[Dataset entries]
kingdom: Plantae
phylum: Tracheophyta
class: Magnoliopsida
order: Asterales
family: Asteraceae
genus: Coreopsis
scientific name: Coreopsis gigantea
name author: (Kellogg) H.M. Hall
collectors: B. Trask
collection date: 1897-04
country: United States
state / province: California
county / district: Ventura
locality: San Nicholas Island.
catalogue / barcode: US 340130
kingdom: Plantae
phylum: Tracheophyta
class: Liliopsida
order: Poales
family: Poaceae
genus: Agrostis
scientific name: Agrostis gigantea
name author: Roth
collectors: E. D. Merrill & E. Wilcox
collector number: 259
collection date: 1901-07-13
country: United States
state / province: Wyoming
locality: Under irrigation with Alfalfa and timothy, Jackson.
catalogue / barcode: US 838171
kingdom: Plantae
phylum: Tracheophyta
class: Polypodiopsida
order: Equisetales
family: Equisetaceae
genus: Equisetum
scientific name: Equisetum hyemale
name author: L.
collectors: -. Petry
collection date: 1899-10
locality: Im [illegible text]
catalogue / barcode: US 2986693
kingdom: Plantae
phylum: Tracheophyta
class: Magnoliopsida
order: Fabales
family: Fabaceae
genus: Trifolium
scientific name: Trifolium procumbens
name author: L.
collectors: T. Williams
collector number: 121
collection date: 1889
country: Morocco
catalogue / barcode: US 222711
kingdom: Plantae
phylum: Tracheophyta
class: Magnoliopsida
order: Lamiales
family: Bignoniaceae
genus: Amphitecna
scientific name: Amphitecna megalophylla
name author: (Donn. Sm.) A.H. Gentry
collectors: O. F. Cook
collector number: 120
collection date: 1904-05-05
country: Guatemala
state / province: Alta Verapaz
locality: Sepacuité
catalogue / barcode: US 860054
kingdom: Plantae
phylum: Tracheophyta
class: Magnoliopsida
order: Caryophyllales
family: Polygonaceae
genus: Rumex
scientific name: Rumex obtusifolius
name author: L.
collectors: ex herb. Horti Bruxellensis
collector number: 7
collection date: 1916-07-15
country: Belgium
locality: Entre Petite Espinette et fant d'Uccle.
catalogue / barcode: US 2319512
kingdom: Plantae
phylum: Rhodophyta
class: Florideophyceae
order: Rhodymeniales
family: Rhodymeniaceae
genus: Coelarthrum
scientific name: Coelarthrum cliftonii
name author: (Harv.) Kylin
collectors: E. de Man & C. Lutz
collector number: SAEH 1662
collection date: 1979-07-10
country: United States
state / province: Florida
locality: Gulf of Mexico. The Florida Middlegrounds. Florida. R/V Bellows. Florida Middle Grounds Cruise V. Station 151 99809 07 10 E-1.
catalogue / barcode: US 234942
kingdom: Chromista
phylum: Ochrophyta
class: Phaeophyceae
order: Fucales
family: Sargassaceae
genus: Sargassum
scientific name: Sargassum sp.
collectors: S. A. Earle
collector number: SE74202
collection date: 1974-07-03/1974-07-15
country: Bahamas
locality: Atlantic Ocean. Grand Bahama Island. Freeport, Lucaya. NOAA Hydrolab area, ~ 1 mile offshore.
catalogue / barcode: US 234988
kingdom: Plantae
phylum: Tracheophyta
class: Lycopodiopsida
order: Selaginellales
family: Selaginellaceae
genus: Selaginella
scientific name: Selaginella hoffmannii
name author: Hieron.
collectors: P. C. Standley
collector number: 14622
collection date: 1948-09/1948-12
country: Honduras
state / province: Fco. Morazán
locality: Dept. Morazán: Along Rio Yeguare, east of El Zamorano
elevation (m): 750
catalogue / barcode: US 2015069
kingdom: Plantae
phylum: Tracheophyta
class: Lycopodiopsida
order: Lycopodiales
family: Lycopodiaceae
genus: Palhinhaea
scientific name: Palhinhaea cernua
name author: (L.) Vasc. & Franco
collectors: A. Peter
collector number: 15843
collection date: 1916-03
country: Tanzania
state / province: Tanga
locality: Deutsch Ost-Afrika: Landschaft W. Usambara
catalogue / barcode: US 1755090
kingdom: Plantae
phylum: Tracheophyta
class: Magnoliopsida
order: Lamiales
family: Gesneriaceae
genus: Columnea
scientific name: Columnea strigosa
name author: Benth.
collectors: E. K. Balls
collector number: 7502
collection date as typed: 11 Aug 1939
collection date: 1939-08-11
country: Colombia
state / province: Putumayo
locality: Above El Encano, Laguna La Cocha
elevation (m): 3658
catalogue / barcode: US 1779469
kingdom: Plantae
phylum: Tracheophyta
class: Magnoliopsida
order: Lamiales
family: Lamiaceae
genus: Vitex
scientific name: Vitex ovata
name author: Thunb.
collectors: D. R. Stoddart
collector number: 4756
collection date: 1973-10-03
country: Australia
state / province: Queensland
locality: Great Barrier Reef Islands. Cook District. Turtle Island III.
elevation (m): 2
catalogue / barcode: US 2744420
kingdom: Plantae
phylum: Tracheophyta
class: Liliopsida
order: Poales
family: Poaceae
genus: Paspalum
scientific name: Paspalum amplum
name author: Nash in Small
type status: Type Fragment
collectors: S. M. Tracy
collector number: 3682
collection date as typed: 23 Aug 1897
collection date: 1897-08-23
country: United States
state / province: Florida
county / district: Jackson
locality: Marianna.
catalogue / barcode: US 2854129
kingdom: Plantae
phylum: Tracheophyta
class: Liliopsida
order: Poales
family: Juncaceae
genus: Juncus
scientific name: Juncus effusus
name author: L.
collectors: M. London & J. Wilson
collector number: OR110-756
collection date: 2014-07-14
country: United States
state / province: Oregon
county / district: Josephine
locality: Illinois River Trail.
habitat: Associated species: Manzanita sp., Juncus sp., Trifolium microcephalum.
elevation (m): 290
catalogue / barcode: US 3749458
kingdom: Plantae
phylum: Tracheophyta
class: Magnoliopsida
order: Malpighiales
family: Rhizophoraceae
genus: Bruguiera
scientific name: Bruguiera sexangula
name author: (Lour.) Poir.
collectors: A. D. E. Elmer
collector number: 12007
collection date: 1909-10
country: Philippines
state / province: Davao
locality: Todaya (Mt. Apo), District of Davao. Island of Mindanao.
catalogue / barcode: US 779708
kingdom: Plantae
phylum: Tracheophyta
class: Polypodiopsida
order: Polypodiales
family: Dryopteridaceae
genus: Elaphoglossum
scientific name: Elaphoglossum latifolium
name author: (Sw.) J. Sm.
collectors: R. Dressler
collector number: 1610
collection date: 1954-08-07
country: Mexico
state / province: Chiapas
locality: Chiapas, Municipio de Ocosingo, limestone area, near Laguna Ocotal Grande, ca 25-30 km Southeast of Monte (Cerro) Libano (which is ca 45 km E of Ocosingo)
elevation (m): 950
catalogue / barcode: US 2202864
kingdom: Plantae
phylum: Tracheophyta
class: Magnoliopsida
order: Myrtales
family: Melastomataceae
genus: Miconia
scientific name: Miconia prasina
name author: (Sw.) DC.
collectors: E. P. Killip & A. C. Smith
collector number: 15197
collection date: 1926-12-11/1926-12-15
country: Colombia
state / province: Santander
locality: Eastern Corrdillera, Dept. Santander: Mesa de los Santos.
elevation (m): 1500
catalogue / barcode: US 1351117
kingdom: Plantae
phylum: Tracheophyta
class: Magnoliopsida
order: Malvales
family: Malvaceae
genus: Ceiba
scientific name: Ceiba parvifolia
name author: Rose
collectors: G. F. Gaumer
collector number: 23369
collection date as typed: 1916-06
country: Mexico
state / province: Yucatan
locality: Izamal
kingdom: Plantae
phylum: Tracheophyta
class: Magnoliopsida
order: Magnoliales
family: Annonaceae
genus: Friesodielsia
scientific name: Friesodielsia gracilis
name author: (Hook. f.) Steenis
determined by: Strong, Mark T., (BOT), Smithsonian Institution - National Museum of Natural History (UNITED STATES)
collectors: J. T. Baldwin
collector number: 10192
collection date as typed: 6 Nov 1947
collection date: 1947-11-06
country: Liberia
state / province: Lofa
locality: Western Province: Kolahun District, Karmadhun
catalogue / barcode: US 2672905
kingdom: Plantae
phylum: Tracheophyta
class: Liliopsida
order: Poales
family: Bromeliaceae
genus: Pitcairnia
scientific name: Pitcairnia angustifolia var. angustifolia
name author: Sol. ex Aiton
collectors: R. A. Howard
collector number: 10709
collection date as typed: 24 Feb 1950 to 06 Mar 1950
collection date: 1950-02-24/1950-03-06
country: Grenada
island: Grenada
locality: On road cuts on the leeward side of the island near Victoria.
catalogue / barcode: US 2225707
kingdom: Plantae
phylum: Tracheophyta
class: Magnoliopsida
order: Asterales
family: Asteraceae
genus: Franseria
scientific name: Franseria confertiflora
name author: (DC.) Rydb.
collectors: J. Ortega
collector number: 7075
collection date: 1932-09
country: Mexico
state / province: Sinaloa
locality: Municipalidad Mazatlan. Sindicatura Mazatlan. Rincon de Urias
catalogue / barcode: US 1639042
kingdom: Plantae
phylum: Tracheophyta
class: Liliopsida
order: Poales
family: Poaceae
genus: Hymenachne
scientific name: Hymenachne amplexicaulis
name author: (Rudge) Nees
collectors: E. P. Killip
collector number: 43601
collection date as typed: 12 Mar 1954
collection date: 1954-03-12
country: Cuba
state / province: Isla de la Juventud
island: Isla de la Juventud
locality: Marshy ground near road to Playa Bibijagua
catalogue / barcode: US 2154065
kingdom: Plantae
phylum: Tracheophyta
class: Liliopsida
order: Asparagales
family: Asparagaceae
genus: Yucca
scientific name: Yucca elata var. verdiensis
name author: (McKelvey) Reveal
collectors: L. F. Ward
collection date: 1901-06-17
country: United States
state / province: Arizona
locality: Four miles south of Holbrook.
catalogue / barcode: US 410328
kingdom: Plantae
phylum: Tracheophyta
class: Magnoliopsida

[Exercise task] Take the lines from the first line of the records up to and including the line with "name author: Roth", and change every "scientific name" in them to "species name". Leave all else as it is, and give back only those lines.

[Problem solution]
kingdom: Plantae
phylum: Tracheophyta
class: Magnoliopsida
order: Asterales
family: Asteraceae
genus: Coreopsis
species name: Coreopsis gigantea
name author: (Kellogg) H.M. Hall
collectors: B. Trask
collection date: 1897-04
country: United States
state / province: California
county / district: Ventura
locality: San Nicholas Island.
catalogue / barcode: US 340130
kingdom: Plantae
phylum: Tracheophyta
class: Liliopsida
order: Poales
family: Poaceae
genus: Agrostis
species name: Agrostis gigantea
name author: Roth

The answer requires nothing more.